TEXTO DA PÁGINA —
Enfim, à vista do contexto exposto, consideramos necessário questionar: como tecnologias digitais podem ser integradas a cada currículo escolar com vistas a inovar continuamente práticas pedagógicas e o currículo? Que desafios e dificuldades emergem de práticas pedagógicas em processos de integração de tecnologias digitais ao currículo escolar? Que ações de formação de professores podem contribuir com processos de integração de tecnologias digitais ao currículo escolar? Essas são algumas questões que nortearam a pesquisa, cujos dados, em parte, discutimos neste artigo.

A problemática de pesquisa foi constituída por essas questões que emergiram do campo teórico e prático (observadas em algumas instituições educacionais e práticas pedagógicas). O objetivo, neste artigo, é apresentar alguns resultados da pesquisa com base na investigação dos processos de integração de tecnologias digitais ao currículo escolar, e na identificação de desafios e dificuldades que emergem de práticas pedagógicas em processos de integração.

TAREFA PROPOSTA 1 — Reproduza sem nenhuma alteração o trecho da listagem que vai da linha que contém "pose: elev=243.8 azim=122.1" até o fim da listagem, com ambas as pontas incluídas.

LISTAGEM FORNECIDA —
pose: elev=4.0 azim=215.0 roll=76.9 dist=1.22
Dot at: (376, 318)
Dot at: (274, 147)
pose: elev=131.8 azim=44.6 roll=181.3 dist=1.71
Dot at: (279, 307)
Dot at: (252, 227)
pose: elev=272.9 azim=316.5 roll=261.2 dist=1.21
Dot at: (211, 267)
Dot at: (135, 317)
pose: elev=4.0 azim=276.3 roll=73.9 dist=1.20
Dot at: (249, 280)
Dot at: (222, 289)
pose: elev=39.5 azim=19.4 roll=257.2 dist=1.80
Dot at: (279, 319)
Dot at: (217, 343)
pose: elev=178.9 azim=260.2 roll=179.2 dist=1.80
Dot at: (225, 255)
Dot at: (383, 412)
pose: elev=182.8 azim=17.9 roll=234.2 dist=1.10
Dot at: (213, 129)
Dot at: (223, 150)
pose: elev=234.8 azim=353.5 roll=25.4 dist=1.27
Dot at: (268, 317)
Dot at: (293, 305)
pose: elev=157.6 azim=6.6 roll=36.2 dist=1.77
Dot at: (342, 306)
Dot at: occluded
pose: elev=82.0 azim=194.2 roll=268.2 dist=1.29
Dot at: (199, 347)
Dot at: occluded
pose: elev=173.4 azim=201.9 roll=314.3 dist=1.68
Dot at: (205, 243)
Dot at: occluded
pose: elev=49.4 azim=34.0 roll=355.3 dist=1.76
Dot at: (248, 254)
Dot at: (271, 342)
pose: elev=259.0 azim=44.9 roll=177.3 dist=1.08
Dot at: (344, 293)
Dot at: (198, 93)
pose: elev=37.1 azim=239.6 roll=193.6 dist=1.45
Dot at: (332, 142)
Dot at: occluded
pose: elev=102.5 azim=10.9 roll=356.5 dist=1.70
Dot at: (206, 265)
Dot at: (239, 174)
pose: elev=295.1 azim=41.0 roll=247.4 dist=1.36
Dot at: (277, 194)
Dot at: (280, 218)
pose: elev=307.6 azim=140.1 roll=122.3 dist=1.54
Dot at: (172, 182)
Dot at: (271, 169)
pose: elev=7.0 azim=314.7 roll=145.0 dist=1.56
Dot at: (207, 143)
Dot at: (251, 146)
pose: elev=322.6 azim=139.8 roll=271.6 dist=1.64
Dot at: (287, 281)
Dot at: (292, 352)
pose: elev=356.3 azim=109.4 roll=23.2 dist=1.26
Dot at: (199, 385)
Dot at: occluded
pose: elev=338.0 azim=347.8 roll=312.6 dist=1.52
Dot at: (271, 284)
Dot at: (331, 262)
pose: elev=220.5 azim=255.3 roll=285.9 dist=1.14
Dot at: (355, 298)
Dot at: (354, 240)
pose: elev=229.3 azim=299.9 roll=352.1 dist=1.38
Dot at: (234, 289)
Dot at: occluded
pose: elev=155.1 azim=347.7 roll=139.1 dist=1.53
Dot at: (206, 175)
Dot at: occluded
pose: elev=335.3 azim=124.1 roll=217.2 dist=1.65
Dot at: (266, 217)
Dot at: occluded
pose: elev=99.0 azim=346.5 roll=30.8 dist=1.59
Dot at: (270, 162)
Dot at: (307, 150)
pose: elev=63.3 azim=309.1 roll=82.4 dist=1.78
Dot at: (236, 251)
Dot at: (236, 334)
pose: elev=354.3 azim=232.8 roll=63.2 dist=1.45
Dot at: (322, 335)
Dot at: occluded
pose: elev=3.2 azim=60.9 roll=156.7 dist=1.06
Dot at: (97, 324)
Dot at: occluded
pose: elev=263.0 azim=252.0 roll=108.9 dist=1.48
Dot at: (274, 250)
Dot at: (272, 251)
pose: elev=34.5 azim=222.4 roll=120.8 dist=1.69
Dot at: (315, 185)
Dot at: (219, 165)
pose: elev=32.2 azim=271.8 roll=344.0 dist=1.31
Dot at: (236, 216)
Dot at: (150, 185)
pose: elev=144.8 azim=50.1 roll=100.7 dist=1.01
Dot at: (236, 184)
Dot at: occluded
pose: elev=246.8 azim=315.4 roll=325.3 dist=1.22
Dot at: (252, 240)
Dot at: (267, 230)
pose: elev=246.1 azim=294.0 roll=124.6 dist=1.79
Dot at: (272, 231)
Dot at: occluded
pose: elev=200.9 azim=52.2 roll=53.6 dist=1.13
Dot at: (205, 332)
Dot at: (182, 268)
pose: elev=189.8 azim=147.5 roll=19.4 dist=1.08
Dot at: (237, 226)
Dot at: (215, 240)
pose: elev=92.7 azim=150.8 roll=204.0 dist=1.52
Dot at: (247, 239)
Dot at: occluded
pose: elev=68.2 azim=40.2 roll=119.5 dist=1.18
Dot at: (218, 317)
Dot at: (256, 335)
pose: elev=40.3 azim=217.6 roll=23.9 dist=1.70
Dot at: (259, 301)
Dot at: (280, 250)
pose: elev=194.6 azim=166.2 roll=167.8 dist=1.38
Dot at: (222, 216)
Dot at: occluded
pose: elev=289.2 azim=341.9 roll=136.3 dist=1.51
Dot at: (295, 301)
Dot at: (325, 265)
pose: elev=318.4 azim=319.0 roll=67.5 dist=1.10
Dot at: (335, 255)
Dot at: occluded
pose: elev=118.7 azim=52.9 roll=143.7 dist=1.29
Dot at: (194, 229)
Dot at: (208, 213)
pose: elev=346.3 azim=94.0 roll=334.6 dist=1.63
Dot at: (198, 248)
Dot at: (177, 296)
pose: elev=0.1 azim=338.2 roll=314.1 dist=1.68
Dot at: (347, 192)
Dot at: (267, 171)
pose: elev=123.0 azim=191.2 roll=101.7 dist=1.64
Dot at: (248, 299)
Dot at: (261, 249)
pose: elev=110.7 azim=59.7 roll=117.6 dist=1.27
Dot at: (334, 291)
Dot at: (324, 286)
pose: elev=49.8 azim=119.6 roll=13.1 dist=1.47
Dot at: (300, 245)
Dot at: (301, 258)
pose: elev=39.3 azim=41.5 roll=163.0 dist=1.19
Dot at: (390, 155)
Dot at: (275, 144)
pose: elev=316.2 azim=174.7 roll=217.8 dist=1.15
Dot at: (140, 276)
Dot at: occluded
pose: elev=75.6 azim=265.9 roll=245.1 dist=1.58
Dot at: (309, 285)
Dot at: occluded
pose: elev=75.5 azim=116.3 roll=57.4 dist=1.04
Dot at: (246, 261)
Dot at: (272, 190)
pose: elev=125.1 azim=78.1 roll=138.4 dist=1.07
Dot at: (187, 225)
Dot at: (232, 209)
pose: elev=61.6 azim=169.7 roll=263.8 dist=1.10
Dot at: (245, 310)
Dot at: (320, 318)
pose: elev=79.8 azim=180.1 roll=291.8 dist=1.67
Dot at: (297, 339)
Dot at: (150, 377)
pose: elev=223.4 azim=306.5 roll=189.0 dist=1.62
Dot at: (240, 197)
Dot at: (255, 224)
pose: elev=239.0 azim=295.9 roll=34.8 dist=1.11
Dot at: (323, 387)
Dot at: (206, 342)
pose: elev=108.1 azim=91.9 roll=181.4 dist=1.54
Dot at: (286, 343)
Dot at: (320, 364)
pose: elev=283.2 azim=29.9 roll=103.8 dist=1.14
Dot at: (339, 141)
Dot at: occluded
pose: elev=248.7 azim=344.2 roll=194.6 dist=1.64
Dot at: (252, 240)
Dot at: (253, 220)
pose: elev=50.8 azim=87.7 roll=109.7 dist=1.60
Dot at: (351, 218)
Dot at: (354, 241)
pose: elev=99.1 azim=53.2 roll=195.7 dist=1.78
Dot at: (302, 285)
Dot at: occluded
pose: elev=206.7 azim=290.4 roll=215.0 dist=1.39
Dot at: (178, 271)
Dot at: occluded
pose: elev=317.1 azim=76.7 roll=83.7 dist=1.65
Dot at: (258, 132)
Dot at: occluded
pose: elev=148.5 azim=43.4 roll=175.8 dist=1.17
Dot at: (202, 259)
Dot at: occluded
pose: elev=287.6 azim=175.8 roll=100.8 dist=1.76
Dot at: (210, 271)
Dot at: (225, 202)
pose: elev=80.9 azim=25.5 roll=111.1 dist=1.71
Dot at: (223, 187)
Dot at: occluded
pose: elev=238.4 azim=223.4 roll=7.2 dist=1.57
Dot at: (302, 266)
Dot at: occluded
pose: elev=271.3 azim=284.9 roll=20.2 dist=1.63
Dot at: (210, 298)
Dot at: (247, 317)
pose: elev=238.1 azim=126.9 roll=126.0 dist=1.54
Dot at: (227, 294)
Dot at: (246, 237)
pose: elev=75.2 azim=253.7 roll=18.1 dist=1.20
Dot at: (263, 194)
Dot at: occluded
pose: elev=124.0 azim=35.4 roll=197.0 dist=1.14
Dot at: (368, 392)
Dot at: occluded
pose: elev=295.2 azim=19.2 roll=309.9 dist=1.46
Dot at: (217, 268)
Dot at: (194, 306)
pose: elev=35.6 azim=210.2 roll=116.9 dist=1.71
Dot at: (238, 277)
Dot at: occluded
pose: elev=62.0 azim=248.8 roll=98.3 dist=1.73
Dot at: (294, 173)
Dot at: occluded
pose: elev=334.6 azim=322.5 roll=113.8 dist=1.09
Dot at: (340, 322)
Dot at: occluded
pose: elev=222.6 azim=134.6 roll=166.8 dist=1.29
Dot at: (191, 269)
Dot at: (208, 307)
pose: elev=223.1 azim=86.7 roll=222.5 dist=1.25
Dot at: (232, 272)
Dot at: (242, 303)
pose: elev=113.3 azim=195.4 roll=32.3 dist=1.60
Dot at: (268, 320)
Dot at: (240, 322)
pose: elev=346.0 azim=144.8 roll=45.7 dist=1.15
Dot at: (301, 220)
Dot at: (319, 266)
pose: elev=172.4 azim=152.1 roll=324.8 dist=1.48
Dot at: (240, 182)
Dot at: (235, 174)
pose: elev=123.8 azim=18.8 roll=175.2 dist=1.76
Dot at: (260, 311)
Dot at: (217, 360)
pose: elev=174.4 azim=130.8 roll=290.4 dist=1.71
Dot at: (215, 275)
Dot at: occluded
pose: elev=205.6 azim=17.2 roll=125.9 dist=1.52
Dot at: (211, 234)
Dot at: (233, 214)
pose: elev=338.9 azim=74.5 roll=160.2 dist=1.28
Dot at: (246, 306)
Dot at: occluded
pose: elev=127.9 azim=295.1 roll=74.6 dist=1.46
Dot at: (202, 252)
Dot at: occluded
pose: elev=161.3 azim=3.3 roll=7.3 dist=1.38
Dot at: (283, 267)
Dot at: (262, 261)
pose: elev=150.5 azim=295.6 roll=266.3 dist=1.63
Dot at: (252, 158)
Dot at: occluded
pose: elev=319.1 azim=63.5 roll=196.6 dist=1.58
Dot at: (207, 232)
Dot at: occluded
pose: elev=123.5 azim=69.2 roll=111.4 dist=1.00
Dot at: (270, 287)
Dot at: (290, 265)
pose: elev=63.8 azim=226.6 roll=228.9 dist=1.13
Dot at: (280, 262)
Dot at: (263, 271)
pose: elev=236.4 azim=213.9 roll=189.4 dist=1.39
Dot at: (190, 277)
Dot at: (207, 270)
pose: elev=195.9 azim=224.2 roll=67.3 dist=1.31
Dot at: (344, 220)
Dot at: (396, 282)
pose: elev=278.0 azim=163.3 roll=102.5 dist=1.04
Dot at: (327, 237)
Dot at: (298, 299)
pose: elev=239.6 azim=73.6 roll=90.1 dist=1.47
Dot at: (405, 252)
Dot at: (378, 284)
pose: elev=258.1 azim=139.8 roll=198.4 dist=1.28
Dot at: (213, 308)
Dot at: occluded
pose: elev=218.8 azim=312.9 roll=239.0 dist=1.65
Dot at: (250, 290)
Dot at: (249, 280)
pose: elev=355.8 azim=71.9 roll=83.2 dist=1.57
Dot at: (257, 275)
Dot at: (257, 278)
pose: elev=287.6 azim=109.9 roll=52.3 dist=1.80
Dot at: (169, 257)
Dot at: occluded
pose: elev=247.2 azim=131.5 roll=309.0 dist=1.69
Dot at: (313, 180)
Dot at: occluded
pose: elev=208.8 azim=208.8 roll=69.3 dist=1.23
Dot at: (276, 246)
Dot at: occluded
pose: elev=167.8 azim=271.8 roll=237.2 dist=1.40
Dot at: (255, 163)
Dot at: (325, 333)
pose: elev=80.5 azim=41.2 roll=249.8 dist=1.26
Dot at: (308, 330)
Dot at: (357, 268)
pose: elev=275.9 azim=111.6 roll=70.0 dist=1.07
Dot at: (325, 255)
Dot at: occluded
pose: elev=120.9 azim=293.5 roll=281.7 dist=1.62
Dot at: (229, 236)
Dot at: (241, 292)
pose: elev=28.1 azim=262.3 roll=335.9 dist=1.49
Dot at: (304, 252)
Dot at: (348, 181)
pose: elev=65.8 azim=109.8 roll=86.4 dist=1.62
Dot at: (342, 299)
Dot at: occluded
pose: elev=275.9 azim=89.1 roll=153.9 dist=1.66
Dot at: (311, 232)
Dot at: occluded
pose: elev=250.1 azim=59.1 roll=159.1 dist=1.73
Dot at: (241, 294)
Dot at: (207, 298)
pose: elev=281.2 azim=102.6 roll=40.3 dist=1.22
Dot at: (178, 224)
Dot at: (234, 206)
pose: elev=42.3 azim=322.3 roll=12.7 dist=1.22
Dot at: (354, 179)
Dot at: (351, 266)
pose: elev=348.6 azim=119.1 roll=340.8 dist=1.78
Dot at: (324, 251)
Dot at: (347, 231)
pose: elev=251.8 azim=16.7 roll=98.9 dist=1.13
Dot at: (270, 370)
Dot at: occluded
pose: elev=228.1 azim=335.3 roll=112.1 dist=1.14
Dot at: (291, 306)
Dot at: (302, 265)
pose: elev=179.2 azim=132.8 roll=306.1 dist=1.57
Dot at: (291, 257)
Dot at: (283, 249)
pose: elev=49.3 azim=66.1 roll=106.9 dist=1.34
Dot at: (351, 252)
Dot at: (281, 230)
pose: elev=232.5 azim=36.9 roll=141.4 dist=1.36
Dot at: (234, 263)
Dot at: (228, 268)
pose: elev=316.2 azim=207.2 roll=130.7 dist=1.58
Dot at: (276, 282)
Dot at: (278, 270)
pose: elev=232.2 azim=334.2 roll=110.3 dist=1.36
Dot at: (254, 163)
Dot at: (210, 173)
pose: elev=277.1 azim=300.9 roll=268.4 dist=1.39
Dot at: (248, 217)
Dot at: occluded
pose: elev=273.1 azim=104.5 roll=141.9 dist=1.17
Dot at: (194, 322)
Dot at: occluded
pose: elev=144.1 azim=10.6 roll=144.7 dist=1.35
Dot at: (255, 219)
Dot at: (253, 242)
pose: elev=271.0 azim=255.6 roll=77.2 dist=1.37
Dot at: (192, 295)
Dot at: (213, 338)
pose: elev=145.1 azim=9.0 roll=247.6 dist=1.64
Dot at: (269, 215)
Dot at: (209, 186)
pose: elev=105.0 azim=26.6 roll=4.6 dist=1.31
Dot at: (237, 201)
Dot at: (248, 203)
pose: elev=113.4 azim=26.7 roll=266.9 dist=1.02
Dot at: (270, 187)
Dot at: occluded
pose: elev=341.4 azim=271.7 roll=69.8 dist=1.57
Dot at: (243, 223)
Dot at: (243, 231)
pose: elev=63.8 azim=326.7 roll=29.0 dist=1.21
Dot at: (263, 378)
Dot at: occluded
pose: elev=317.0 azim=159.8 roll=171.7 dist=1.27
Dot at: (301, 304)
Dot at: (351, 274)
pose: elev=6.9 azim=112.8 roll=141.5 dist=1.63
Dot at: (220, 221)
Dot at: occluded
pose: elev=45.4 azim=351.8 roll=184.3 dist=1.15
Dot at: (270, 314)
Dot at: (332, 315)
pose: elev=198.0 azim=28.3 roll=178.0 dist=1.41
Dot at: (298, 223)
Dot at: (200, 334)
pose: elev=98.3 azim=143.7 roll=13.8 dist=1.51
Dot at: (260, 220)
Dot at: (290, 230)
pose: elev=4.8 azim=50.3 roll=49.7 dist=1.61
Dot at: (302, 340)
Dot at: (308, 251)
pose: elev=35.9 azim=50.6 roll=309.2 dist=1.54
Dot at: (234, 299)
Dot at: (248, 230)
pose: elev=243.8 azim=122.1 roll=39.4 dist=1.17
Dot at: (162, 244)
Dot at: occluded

TAREFA PROPOSTA 2 — De acordo com o texto sobre tecnologias digitais no currículo escolar, de onde emergiram as questões que constituíram a problemática de pesquisa?

RESPOSTA FINAL 1 —
pose: elev=243.8 azim=122.1 roll=39.4 dist=1.17
Dot at: (162, 244)
Dot at: occluded

RESPOSTA FINAL 2 — Do campo teórico e prático, observadas em algumas instituições educacionais e práticas pedagógicas.